**Exercise:**
All of the records should be restated word for word.

**The records:**
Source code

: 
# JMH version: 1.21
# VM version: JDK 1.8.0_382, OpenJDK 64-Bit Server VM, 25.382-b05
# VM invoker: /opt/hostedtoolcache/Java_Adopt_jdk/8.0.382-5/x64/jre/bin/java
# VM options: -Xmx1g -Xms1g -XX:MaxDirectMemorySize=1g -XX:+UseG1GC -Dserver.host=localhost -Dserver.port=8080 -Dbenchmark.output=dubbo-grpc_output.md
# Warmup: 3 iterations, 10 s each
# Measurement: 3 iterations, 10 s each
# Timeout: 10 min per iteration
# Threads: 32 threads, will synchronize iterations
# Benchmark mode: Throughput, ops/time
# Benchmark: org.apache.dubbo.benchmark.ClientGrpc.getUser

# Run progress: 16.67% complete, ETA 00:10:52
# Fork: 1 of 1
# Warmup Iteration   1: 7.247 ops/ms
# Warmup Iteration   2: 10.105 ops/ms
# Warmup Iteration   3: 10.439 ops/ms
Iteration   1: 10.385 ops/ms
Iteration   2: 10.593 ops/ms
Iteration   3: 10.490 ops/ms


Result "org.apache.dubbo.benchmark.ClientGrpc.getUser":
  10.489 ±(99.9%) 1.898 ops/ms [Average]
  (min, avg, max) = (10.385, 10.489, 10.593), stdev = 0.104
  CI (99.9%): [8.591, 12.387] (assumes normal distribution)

**Expected output:**
Source code

: 
# JMH version: 1.21
# VM version: JDK 1.8.0_382, OpenJDK 64-Bit Server VM, 25.382-b05
# VM invoker: /opt/hostedtoolcache/Java_Adopt_jdk/8.0.382-5/x64/jre/bin/java
# VM options: -Xmx1g -Xms1g -XX:MaxDirectMemorySize=1g -XX:+UseG1GC -Dserver.host=localhost -Dserver.port=8080 -Dbenchmark.output=dubbo-grpc_output.md
# Warmup: 3 iterations, 10 s each
# Measurement: 3 iterations, 10 s each
# Timeout: 10 min per iteration
# Threads: 32 threads, will synchronize iterations
# Benchmark mode: Throughput, ops/time
# Benchmark: org.apache.dubbo.benchmark.ClientGrpc.getUser

# Run progress: 16.67% complete, ETA 00:10:52
# Fork: 1 of 1
# Warmup Iteration   1: 7.247 ops/ms
# Warmup Iteration   2: 10.105 ops/ms
# Warmup Iteration   3: 10.439 ops/ms
Iteration   1: 10.385 ops/ms
Iteration   2: 10.593 ops/ms
Iteration   3: 10.490 ops/ms


Result "org.apache.dubbo.benchmark.ClientGrpc.getUser":
  10.489 ±(99.9%) 1.898 ops/ms [Average]
  (min, avg, max) = (10.385, 10.489, 10.593), stdev = 0.104
  CI (99.9%): [8.591, 12.387] (assumes normal distribution)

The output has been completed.